Thank you for all of this gloriousness! Unfortunately the Vampire Guitars website must be temporarily down for maintenance.


----------



## SeanSan (May 20, 2015)

The guitars look like cake. I don't mean that in a good way.


----------



## BlackMastodon (May 20, 2015)

He's selling these pieces of dog sh*t for a thousand f**king Euros?! It's like he hacked at pieces of wood with a butter knife until they almost sort of resembled guitars. Goddamn, makes me feel better about my work at least.


----------



## asher (May 20, 2015)

BlackMastodon said:


> He's selling these pieces of dog sh*t for a *wishful price of *thousand f**king Euros?! It's like he hacked at pieces of wood with a butter knife until they almost sort of resembled guitars. Goddamn, makes me feel better about my work at least.



FTFY.


----------



## Rev2010 (May 21, 2015)

Can someone please translate the below for me?

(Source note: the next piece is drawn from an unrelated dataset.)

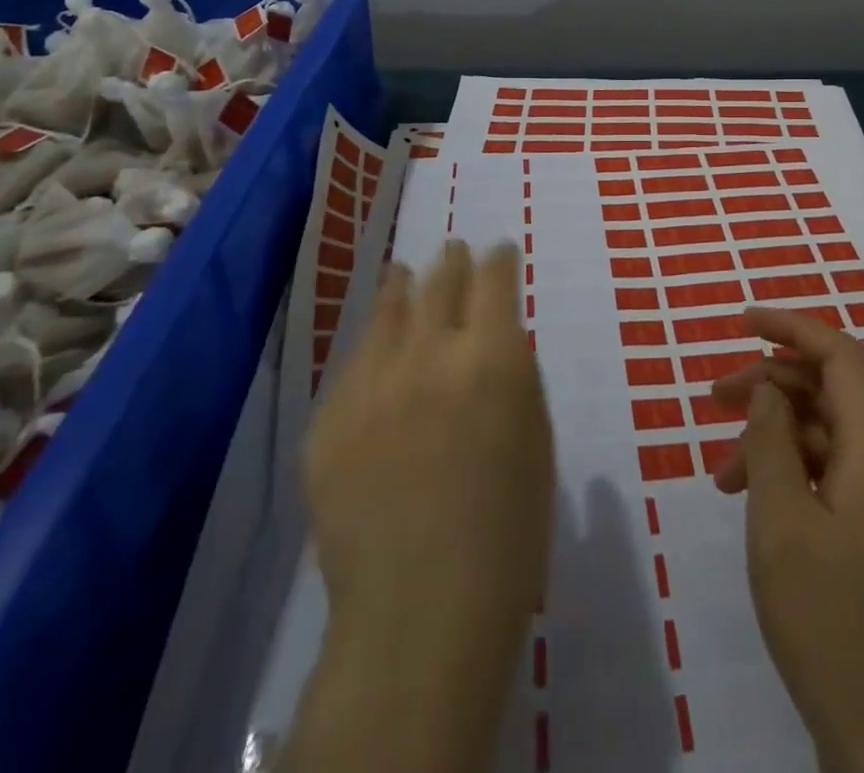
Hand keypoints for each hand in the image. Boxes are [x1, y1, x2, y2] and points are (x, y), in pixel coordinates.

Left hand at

"Hello. I am very interested in your amazing guitar. I am in the Unites States and would like to offer you one half wet noodle (linguini) for the guitar if you pay for shipping. Let me know, thanks."


Rev.


----------



## Petef2007 (May 23, 2015)




----------



## SjPedro (May 23, 2015)

Rev2010 said:


> Can someone please translate the below for me?
> 
> "Hello. I am very interested in your amazing guitar. I am in the Unites States and would like to offer you one half wet noodle (linguini) for the guitar if you pay for shipping. Let me know, thanks."
> 
> ...



Here's the translation you requested 

Olá, estou muito interessado na tua guitarra incrível. Estou nos Estados Unidos e gostava de te oferecer um linguini molhado pela guitarra se pagares os portes de envio. Fico a aguardar. Obrigado


----------



## Zhysick (May 26, 2015)

Oh my... and I thought my guitar was horribly built...


----------



## turbo_4i4ka (May 28, 2015)

Rusty Cooley's new signature guitar build?

Also, what the hell was this guy thinking, pouring a bucket of water over a guitar... :X This ain't no dish, fool!


----------



## Necris (May 28, 2015)

When will he announce his Black Friday run?


----------



## JamesM (May 28, 2015)

He went effin Mad Max on the thing


----------



## Alex Kenivel (May 29, 2015)

EchelonXIII said:


> Check this one out for size
> MFW I see the angle on that bridge, and the string spacing on that thing.



at least that thing looks half playablecompared to those pictures in OP


----------